From the making of the video:
“And the baddest group of them all, the Dandies, and they’re, like, the British-inflected. They wear derby hats and when they bite you or fight you or whatever they do, they do it with style and grace, and they roll about seventeen deep.” – Alan Ferguson.
From Steve’s Untitled Rock Show:
“We have enough footage to, kind of, do this twenty minute version that has dialogue and stuff, and we want to put it together. It’s on our list of things to do. A very long list, I guess.” – Pete Wentz.
Fall Out Boy Promise An ‘Event’ Video For ‘Sixteen Candles’
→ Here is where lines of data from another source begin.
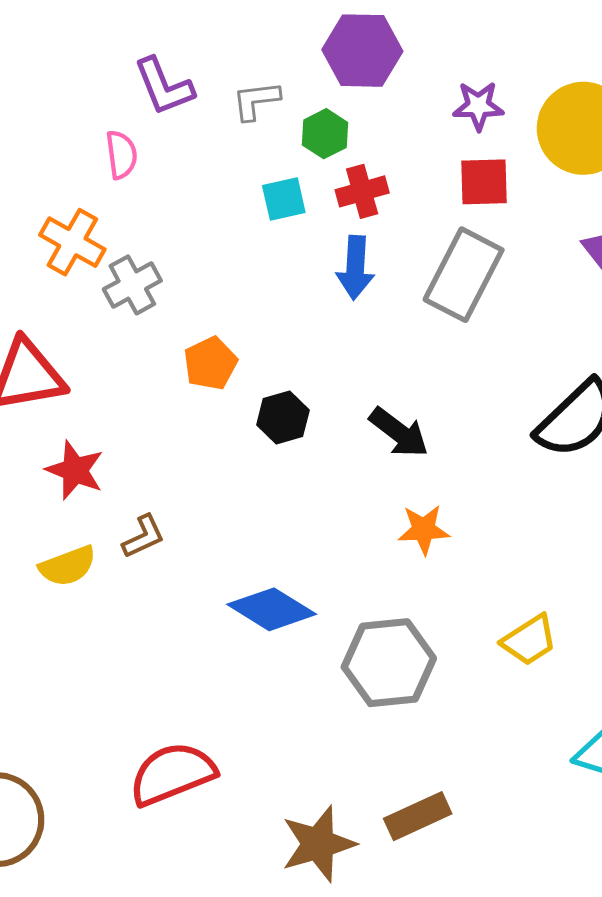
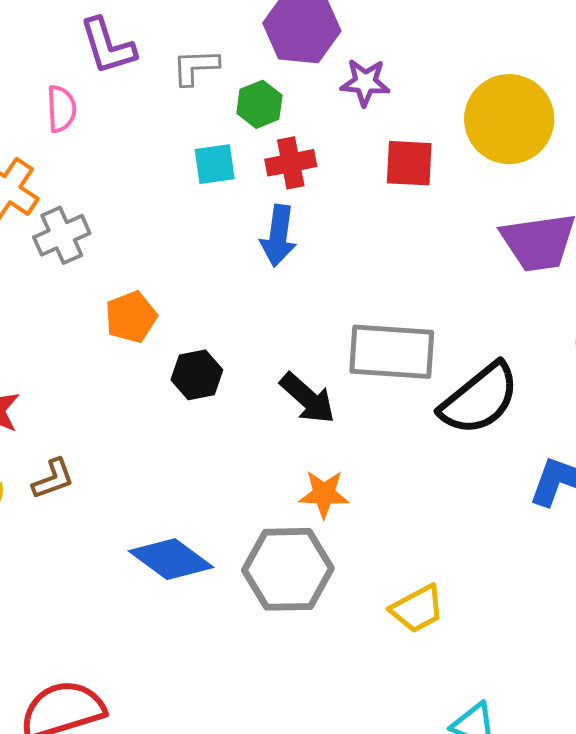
purple star: (478, 106) -> (365, 82), moved
gray rectangle: (464, 275) -> (392, 352), moved, turned 62
gray hexagon: (389, 663) -> (288, 569), moved

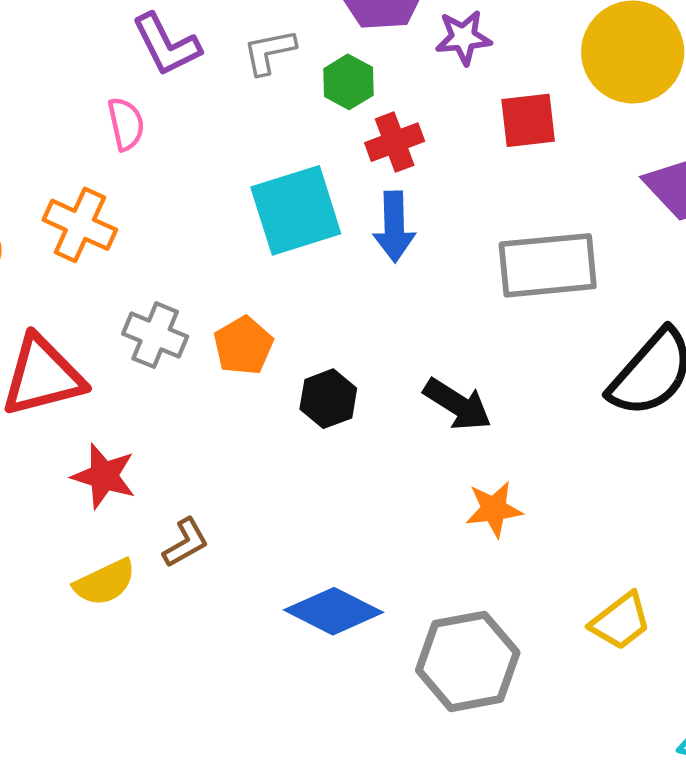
cyan square: (215, 164) -> (296, 210), moved, size x1.8
gray cross: (62, 235) -> (155, 335), moved, turned -34
gray rectangle: (392, 352) -> (548, 265), moved
gray hexagon: (288, 569) -> (468, 661), moved

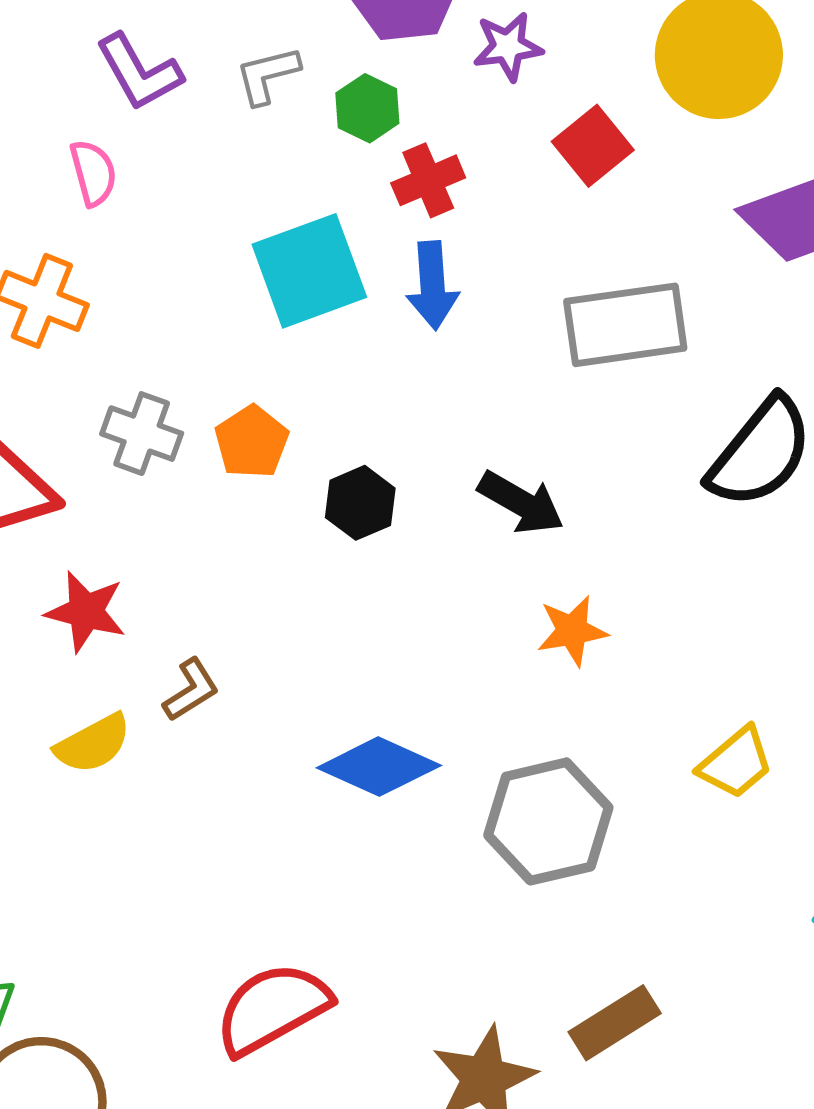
red square: (528, 120) -> (593, 146), turned -30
Fall Out Boy have already tackled such hot-button issues as girl-on-boy (with antlers) love and prom-night existentialism in their music videos, so when it came time to decide on a treatment for their next clip, they chose to simplify things. Sort of.
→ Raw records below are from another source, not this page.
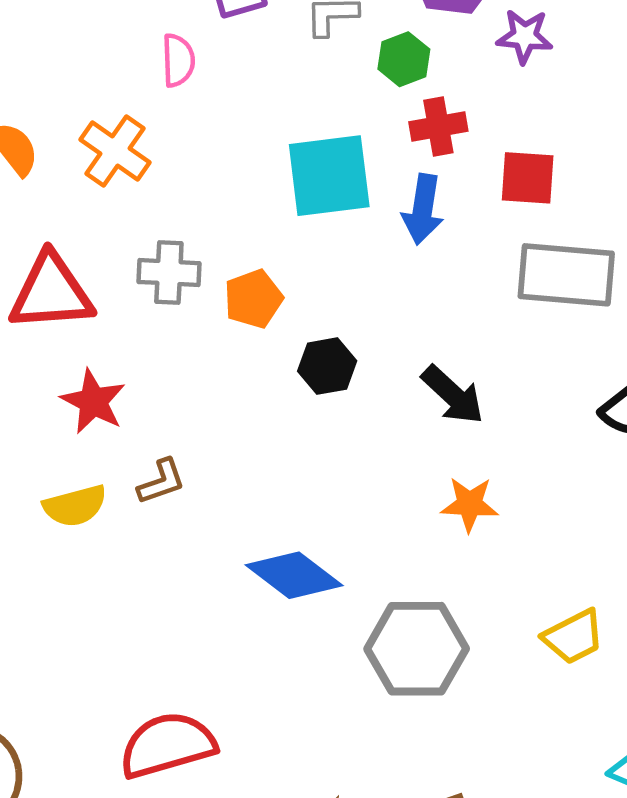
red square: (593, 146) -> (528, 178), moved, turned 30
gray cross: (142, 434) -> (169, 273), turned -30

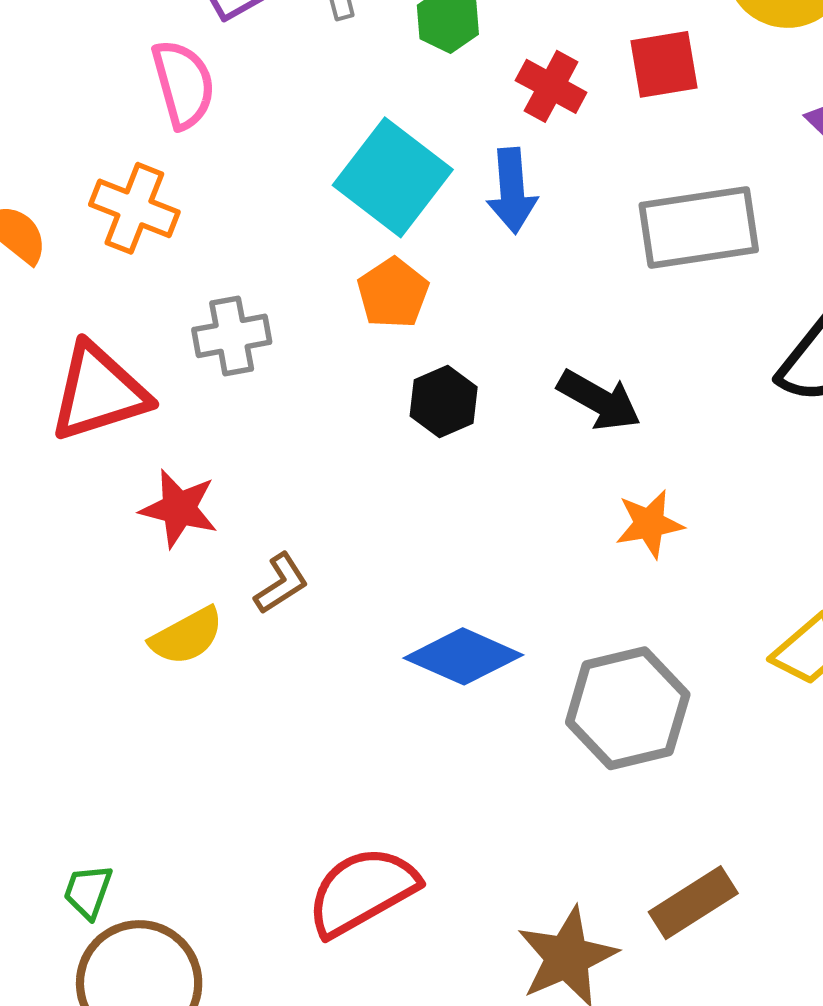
pink semicircle: (178, 60) -> (183, 84), size x1.4
red cross: (438, 126) -> (551, 86), moved, turned -38
cyan square: (329, 176) -> (393, 177), turned -32
red square: (528, 178) -> (664, 64), moved
orange pentagon: (253, 299) -> (393, 293), moved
“We’re about to do a video for ‘A Little Less Sixteen Candles, A Little More “Touch Me,” ‘ and it’s going to be an ‘event’ video. It’s a total departure from our ‘Dance, Dance’ clip,” FOB bassist Pete Wentz told MTV News. “The song title references Molly Ringwald and Samantha Fox’s [1986] album Touch Me, and the song itself is kind of about that. It’s a make-out song, so the video’s going to be the same thing. But really cinematic too.”
OK then. Fall Out Boy actually started shooting the “Sixteen Candles” video Monday, taking over the back lot at Hollywood’s Paramount Studios for three days. And though Wentz swears the clip will be nothing like their “TRL”-topping “Dance, Dance,” it won’t be totally dissimilar. After all, FOB are working with the same director.
“Alan Ferguson will be directing this one, too, but it will be different,” Wentz said. “It’s a little bit darker than the things we’ve done before, but it’s also like a throwback to stuff we grew up with. We always want to go with videos that are exciting for everybody. It’s going to be something that you wouldn’t see on TV anymore.”